Before buying the stock of a company, new investors sometimes evaluate technical factors, or else, assess fundamental factors when investing in the long run. Those who want to know the real worth of a stock tend to peruse the company’s profitability via P/E ratio, P/B ratio and through other number crunching. This, undoubtedly, presents a broad picture of the organisation’s operations and how its stock would perform in the time to come.
However, there are numerous factors also which cast a spell on the organisation as a whole, and stock price, as we know, is a reflection of the state of affairs of the organisation.
Can you imagine what would happen if the company’s key executives are likely to be convicted in a financial fraud? Or what if the company is soon going to be demerged into two separate entities. These and many such ‘non-financial’ factors cast their direct impact on the company’s stock.
We give the lowdown on some of these factors:
I. Overdose of supply: First and foremost, shares need a greater number of buyers than sellers for their prices to rise.
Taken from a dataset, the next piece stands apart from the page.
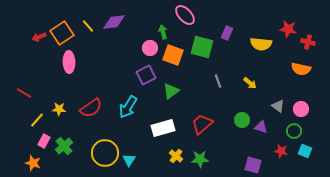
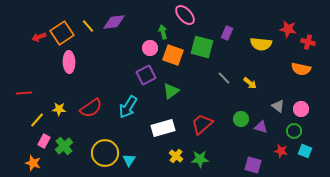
gray line at (218, 81): moved 6 px right, 3 px up; rotated 24 degrees counterclockwise
red line at (24, 93): rotated 35 degrees counterclockwise
green circle at (242, 120): moved 1 px left, 1 px up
A company which regularly issues fresh equity or one in which the promoters keep selling their holdings in the market, can witness stock price declining as a result of supply surpassing demand.
II. Management's credibility: When a company’s management gets a reputation for making big claims and failing to deliver, or has a bad reputation for not clearing debts, it is likely to reflect in the poor stock performance despite robust financial factors.
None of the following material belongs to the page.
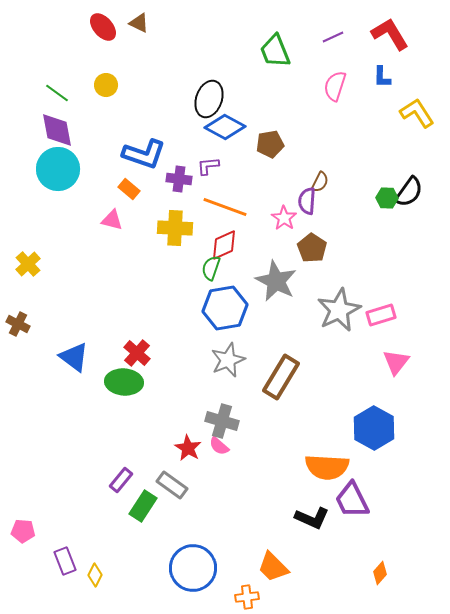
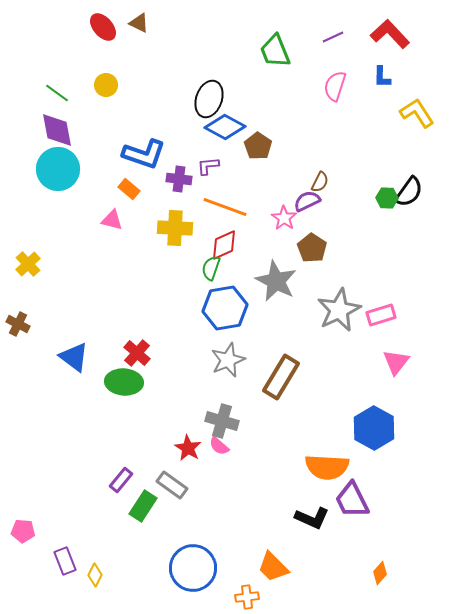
red L-shape at (390, 34): rotated 12 degrees counterclockwise
brown pentagon at (270, 144): moved 12 px left, 2 px down; rotated 28 degrees counterclockwise
purple semicircle at (307, 201): rotated 60 degrees clockwise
For instance, if we take the case of Punjab National Bank (PNB) — despite increase in profitability, decline in bad loans and strong deposit growth, its stock struggled at lower than half its book value for most of the 2021. This happened chiefly because of Nirav Modi’s scam that got this public sector bank a bad reputation.
Although the bank took a big write-off from the scam and the management gave repeated assurances that the worst was over, it didn’t reflect appropriately in the stock’s performance.
III. Market speculations:
An expected merger, capital restructuring even if rumoured in the market or in the initial stages, is likely to be a strong overhang on stock performance. The new investors want to have a complete clarity over these major corporate changes before they buy the stock.
Often times, a company’s financial statement may sound perfect, but crisis at other group companies or pledging of promoter shares can keep rational investors away from the stock.
For example, the ADAG group’s debt troubles spelled a doom on Reliance Nippon Life AMC’s price. But after the ownership was transferred completely to the Nippon group, its valuation improved and stock rose by around 22 percent in a span of three months.
So, we can see that the price of a company’s stock is not only influenced by its profitability, debt/equity ratio or other financial ratios, but a slew of non-financial factors too cast their formidable influence, especially in the short and medium term.